Write out every line of the material as it stands, apart from the pictures.
BEGIN
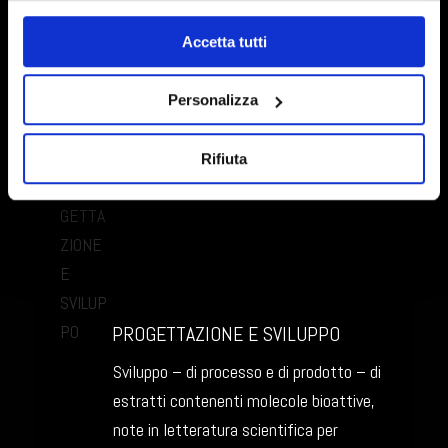
molecolare – specializzati nella
Accetta tutti
caratterizzazione chimica e nella
caratterizzazione della bioattività sui
Personalizza
sistemi cellulari umani dei metaboliti
secondari vegetali.
Rifiuta
PROGETTAZIONE E SVILUPPO
Sviluppo – di processo e di prodotto – di
estratti contenenti molecole bioattive,
note in letteratura scientifica per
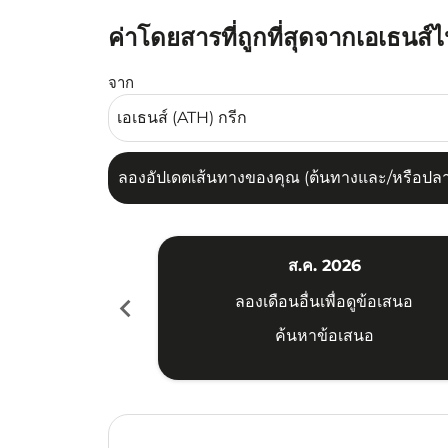
ค่าโดยสารที่ถูกที่สุดจากเอเธนส์ไ
ลองอัปเดตเส้นทางของคุณ (ต้นทางและ/หรือปลายทาง
จาก
ลองอัปเดตเส้นทางของคุณ (ต้นทางและ/หรือปลายท
ส.ค. 2026
chevron_left
ลองเดือนอื่นเพื่อดูข้อเสนอ
ค้นหาข้อเสนอ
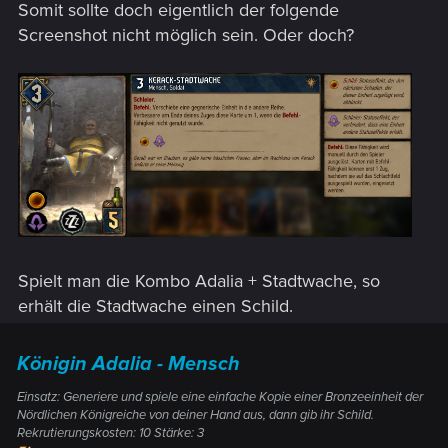
Somit sollte doch eigentlich der folgende
Screenshot nicht möglich sein. Oder doch?
Spielt man die Kombo Adalia + Stadtwache, so
erhält die Stadtwache einen Schild.
Königin Adalia - Mensch
Einsatz: Generiere und spiele eine einfache Kopie einer Bronzeeinheit der
Nördlichen Königreiche von deiner Hand aus, dann gib ihr Schild.
Rekrutierungskosten: 10 Stärke: 3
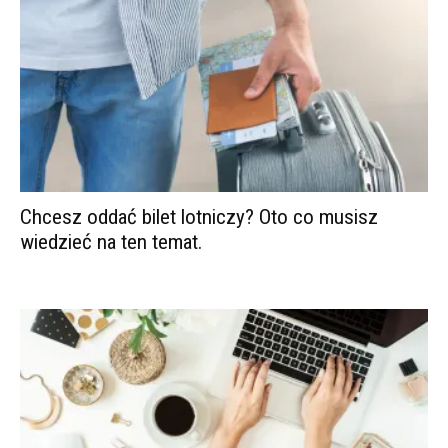
Chcesz oddać bilet lotniczy? Oto co musisz
wiedzieć na ten temat.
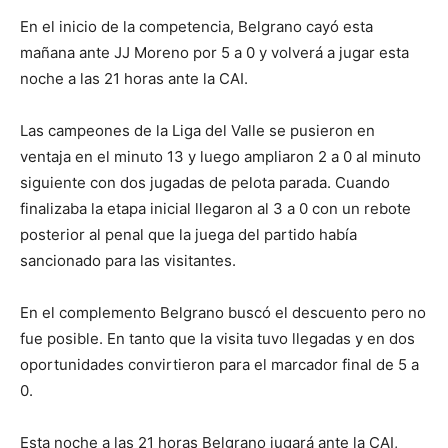
En el inicio de la competencia, Belgrano cayó esta
mañana ante JJ Moreno por 5 a 0 y volverá a jugar esta
noche a las 21 horas ante la CAI.
Las
campeones de la Liga del Valle se pusieron en
ventaja en el minuto 13 y luego ampliaron 2 a 0 al minuto
siguiente con dos jugadas de pelota parada. Cuando
finalizaba la etapa inicial llegaron al 3 a 0 con un rebote
posterior al penal que la juega del partido había
sancionado para las visitantes.
En el complemento Belgrano buscó el descuento pero no
fue posible. En tanto que la visita tuvo llegadas y en dos
oportunidades convirtieron para el marcador final de 5 a
0.
Esta noche a las 21 horas Belgrano jugará ante la CAI,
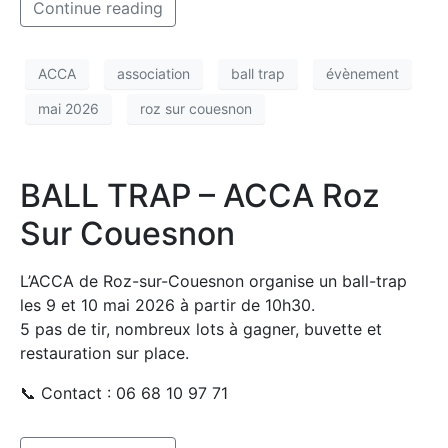
Continue reading
ACCA
association
ball trap
évènement
mai 2026
roz sur couesnon
BALL TRAP – ACCA Roz
Sur Couesnon
L’ACCA de Roz-sur-Couesnon organise un ball-trap
les 9 et 10 mai 2026 à partir de 10h30.
5 pas de tir, nombreux lots à gagner, buvette et
restauration sur place.
📞 Contact : 06 68 10 97 71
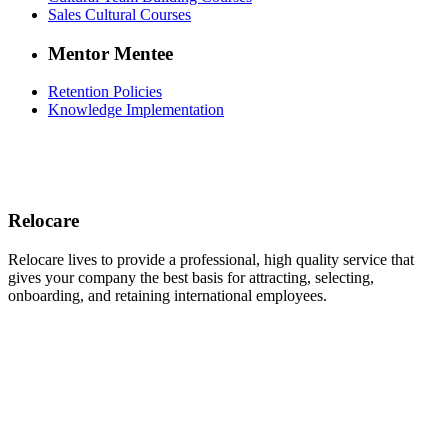
Sales Cultural Courses
Mentor Mentee
Retention Policies
Knowledge Implementation
Relocare
Relocare lives to provide a professional, high quality service that
gives your company the best basis for attracting, selecting,
onboarding, and retaining international employees.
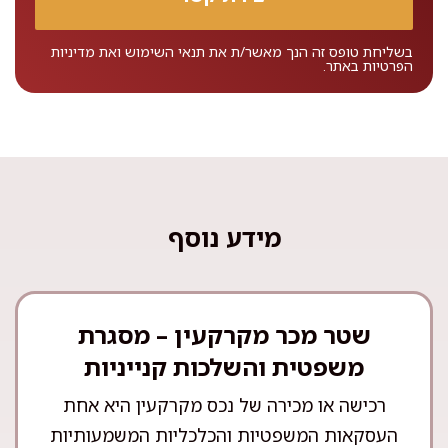
בשליחת טופס זה הנך מאשר/ת את
תנאי השימוש
ואת
מדיניות
הפרטיות
באתר.
מידע נוסף
שטר מכר מקרקעין – מסגרת
משפטית והשלכות קנייניות
רכישה או מכירה של נכס מקרקעין היא אחת
העסקאות המשפטיות והכלכליות המשמעותיות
END
**Answer for this exercise**
molecolare – specializzati nella
Accetta tutti
caratterizzazione chimica e nella
caratterizzazione della bioattività sui
Personalizza
sistemi cellulari umani dei metaboliti
secondari vegetali.
Rifiuta
PROGETTAZIONE E SVILUPPO
Sviluppo – di processo e di prodotto – di
estratti contenenti molecole bioattive,
note in letteratura scientifica per
ค่าโดยสารที่ถูกที่สุดจากเอเธนส์ไ
ลองอัปเดตเส้นทางของคุณ (ต้นทางและ/หรือปลายทาง
จาก
ลองอัปเดตเส้นทางของคุณ (ต้นทางและ/หรือปลายท
ส.ค. 2026
chevron_left
ลองเดือนอื่นเพื่อดูข้อเสนอ
ค้นหาข้อเสนอ
Somit sollte doch eigentlich der folgende
Screenshot nicht möglich sein. Oder doch?
Spielt man die Kombo Adalia + Stadtwache, so
erhält die Stadtwache einen Schild.
Königin Adalia - Mensch
Einsatz: Generiere und spiele eine einfache Kopie einer Bronzeeinheit der
Nördlichen Königreiche von deiner Hand aus, dann gib ihr Schild.
Rekrutierungskosten: 10 Stärke: 3
Chcesz oddać bilet lotniczy? Oto co musisz
wiedzieć na ten temat.
En el inicio de la competencia, Belgrano cayó esta
mañana ante JJ Moreno por 5 a 0 y volverá a jugar esta
noche a las 21 horas ante la CAI.
Las
campeones de la Liga del Valle se pusieron en
ventaja en el minuto 13 y luego ampliaron 2 a 0 al minuto
siguiente con dos jugadas de pelota parada. Cuando
finalizaba la etapa inicial llegaron al 3 a 0 con un rebote
posterior al penal que la juega del partido había
sancionado para las visitantes.
En el complemento Belgrano buscó el descuento pero no
fue posible. En tanto que la visita tuvo llegadas y en dos
oportunidades convirtieron para el marcador final de 5 a
0.
Esta noche a las 21 horas Belgrano jugará ante la CAI,
Continue reading
ACCA
association
ball trap
évènement
mai 2026
roz sur couesnon
BALL TRAP – ACCA Roz
Sur Couesnon
L’ACCA de Roz-sur-Couesnon organise un ball-trap
les 9 et 10 mai 2026 à partir de 10h30.
5 pas de tir, nombreux lots à gagner, buvette et
restauration sur place.
📞 Contact : 06 68 10 97 71
Sales Cultural Courses
Mentor Mentee
Retention Policies
Knowledge Implementation
Relocare
Relocare lives to provide a professional, high quality service that
gives your company the best basis for attracting, selecting,
onboarding, and retaining international employees.
בשליחת טופס זה הנך מאשר/ת את
תנאי השימוש
ואת
מדיניות
הפרטיות
באתר.
מידע נוסף
שטר מכר מקרקעין – מסגרת
משפטית והשלכות קנייניות
רכישה או מכירה של נכס מקרקעין היא אחת
העסקאות המשפטיות והכלכליות המשמעותיות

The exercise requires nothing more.